Render all the material below as a Markdown table with two columns, No. and Line, giving each nonblank line its own numbered row in order and leaving out blank lines.

-- Data listing --
####################

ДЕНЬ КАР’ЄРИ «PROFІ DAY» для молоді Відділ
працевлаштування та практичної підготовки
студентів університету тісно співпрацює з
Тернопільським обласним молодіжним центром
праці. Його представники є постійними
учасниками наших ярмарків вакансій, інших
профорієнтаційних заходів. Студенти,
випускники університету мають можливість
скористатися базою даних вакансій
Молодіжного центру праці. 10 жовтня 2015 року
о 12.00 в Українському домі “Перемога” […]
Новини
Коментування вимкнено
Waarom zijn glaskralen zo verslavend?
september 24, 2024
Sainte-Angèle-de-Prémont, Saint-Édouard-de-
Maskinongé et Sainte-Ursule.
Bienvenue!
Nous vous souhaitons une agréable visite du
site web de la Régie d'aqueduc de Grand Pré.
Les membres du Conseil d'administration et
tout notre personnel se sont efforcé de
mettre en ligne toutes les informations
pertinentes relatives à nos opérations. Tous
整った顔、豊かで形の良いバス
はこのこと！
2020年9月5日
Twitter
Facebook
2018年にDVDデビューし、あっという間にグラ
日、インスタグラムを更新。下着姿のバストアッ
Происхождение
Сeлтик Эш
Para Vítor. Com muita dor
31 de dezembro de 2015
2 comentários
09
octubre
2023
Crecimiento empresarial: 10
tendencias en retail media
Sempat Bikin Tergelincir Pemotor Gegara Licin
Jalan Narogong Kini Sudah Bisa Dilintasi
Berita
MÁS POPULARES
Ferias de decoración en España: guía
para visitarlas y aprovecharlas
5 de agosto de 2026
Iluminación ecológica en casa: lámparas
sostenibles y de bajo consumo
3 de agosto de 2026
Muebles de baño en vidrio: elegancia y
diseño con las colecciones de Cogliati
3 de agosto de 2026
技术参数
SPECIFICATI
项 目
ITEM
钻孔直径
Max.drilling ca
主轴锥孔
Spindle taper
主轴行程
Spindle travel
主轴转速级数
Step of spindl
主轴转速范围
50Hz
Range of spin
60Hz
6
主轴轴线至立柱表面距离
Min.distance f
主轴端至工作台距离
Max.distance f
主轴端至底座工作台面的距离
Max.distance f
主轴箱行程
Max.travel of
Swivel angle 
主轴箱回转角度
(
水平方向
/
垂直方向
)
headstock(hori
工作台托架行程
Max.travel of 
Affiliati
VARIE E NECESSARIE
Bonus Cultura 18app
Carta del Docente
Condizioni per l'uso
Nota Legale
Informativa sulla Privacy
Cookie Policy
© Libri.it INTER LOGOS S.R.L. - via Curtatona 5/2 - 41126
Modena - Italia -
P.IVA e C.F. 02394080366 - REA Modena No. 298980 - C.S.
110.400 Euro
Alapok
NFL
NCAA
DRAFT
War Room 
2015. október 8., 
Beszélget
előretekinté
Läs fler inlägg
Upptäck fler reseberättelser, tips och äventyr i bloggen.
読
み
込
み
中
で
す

####################

-- Output --
| No. | Line |
|---|---|
| 1 | ДЕНЬ КАР’ЄРИ «PROFІ DAY» для молоді Відділ |
| 2 | працевлаштування та практичної підготовки |
| 3 | студентів університету тісно співпрацює з |
| 4 | Тернопільським обласним молодіжним центром |
| 5 | праці. Його представники є постійними |
| 6 | учасниками наших ярмарків вакансій, інших |
| 7 | профорієнтаційних заходів. Студенти, |
| 8 | випускники університету мають можливість |
| 9 | скористатися базою даних вакансій |
| 10 | Молодіжного центру праці. 10 жовтня 2015 року |
| 11 | о 12.00 в Українському домі “Перемога” […] |
| 12 | Новини |
| 13 | Коментування вимкнено |
| 14 | Waarom zijn glaskralen zo verslavend? |
| 15 | september 24, 2024 |
| 16 | Sainte-Angèle-de-Prémont, Saint-Édouard-de- |
| 17 | Maskinongé et Sainte-Ursule. |
| 18 | Bienvenue! |
| 19 | Nous vous souhaitons une agréable visite du |
| 20 | site web de la Régie d'aqueduc de Grand Pré. |
| 21 | Les membres du Conseil d'administration et |
| 22 | tout notre personnel se sont efforcé de |
| 23 | mettre en ligne toutes les informations |
| 24 | pertinentes relatives à nos opérations. Tous |
| 25 | 整った顔、豊かで形の良いバス |
| 26 | はこのこと！ |
| 27 | 2020年9月5日 |
| 28 | Twitter |
| 29 | Facebook |
| 30 | 2018年にDVDデビューし、あっという間にグラ |
| 31 | 日、インスタグラムを更新。下着姿のバストアッ |
| 32 | Происхождение |
| 33 | Сeлтик Эш |
| 34 | Para Vítor. Com muita dor |
| 35 | 31 de dezembro de 2015 |
| 36 | 2 comentários |
| 37 | 09 |
| 38 | octubre |
| 39 | 2023 |
| 40 | Crecimiento empresarial: 10 |
| 41 | tendencias en retail media |
| 42 | Sempat Bikin Tergelincir Pemotor Gegara Licin |
| 43 | Jalan Narogong Kini Sudah Bisa Dilintasi |
| 44 | Berita |
| 45 | MÁS POPULARES |
| 46 | Ferias de decoración en España: guía |
| 47 | para visitarlas y aprovecharlas |
| 48 | 5 de agosto de 2026 |
| 49 | Iluminación ecológica en casa: lámparas |
| 50 | sostenibles y de bajo consumo |
| 51 | 3 de agosto de 2026 |
| 52 | Muebles de baño en vidrio: elegancia y |
| 53 | diseño con las colecciones de Cogliati |
| 54 | 3 de agosto de 2026 |
| 55 | 技术参数 |
| 56 | SPECIFICATI |
| 57 | 项 目 |
| 58 | ITEM |
| 59 | 钻孔直径 |
| 60 | Max.drilling ca |
| 61 | 主轴锥孔 |
| 62 | Spindle taper |
| 63 | 主轴行程 |
| 64 | Spindle travel |
| 65 | 主轴转速级数 |
| 66 | Step of spindl |
| 67 | 主轴转速范围 |
| 68 | 50Hz |
| 69 | Range of spin |
| 70 | 60Hz |
| 71 | 6 |
| 72 | 主轴轴线至立柱表面距离 |
| 73 | Min.distance f |
| 74 | 主轴端至工作台距离 |
| 75 | Max.distance f |
| 76 | 主轴端至底座工作台面的距离 |
| 77 | Max.distance f |
| 78 | 主轴箱行程 |
| 79 | Max.travel of |
| 80 | Swivel angle  |
| 81 | 主轴箱回转角度 |
| 82 | ( |
| 83 | 水平方向 |
| 84 | / |
| 85 | 垂直方向 |
| 86 | ) |
| 87 | headstock(hori |
| 88 | 工作台托架行程 |
| 89 | Max.travel of  |
| 90 | Affiliati |
| 91 | VARIE E NECESSARIE |
| 92 | Bonus Cultura 18app |
| 93 | Carta del Docente |
| 94 | Condizioni per l'uso |
| 95 | Nota Legale |
| 96 | Informativa sulla Privacy |
| 97 | Cookie Policy |
| 98 | © Libri.it INTER LOGOS S.R.L. - via Curtatona 5/2 - 41126 |
| 99 | Modena - Italia - |
| 100 | P.IVA e C.F. 02394080366 - REA Modena No. 298980 - C.S. |
| 101 | 110.400 Euro |
| 102 | Alapok |
| 103 | NFL |
| 104 | NCAA |
| 105 | DRAFT |
| 106 | War Room  |
| 107 | 2015. október 8.,  |
| 108 | Beszélget |
| 109 | előretekinté |
| 110 | Läs fler inlägg |
| 111 | Upptäck fler reseberättelser, tips och äventyr i bloggen. |
| 112 | 読 |
| 113 | み |
| 114 | 込 |
| 115 | み |
| 116 | 中 |
| 117 | で |
| 118 | す |